_TAREFA_.
Reescreva como uma lista JSON de strings as linhas que vão do início dos registros até a linha com "una instalación", incluindo esta. Use uma string para cada linha e omita as linhas em branco.

[Dados coletados]
>>>>>
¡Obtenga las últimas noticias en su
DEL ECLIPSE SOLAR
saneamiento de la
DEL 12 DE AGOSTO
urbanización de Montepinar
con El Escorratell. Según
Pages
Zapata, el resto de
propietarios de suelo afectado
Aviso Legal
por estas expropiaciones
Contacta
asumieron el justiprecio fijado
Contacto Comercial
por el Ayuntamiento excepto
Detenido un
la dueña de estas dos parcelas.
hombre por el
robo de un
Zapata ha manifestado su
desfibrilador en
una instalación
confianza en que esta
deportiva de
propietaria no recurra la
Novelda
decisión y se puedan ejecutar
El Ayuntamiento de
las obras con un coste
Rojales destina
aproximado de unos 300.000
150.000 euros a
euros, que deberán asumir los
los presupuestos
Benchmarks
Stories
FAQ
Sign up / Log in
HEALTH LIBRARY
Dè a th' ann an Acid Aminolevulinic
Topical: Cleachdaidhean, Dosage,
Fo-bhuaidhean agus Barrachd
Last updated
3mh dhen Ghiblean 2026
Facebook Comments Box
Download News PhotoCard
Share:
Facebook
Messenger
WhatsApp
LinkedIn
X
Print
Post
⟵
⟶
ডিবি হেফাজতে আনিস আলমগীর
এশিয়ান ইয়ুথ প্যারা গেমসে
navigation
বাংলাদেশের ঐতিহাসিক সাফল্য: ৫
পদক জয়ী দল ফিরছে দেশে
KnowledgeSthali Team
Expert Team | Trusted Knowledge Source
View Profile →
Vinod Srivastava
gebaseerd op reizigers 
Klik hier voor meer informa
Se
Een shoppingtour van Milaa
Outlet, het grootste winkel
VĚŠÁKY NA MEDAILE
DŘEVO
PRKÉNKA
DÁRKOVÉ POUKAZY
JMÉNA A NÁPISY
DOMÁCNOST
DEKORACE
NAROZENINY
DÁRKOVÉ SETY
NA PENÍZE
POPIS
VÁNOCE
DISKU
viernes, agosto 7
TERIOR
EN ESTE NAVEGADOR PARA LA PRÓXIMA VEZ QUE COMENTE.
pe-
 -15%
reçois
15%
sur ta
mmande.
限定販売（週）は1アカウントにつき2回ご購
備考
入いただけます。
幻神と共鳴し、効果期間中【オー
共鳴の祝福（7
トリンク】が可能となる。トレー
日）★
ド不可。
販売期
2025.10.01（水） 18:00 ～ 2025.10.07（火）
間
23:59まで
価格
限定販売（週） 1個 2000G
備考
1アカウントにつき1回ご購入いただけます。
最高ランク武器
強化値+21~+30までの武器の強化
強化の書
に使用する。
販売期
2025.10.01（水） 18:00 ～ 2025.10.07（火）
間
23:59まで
<<<<<
_RESPOSTA_.
[
  "¡Obtenga las últimas noticias en su",
  "DEL ECLIPSE SOLAR",
  "saneamiento de la",
  "DEL 12 DE AGOSTO",
  "urbanización de Montepinar",
  "con El Escorratell. Según",
  "Pages",
  "Zapata, el resto de",
  "propietarios de suelo afectado",
  "Aviso Legal",
  "por estas expropiaciones",
  "Contacta",
  "asumieron el justiprecio fijado",
  "Contacto Comercial",
  "por el Ayuntamiento excepto",
  "Detenido un",
  "la dueña de estas dos parcelas.",
  "hombre por el",
  "robo de un",
  "Zapata ha manifestado su",
  "desfibrilador en",
  "una instalación"
]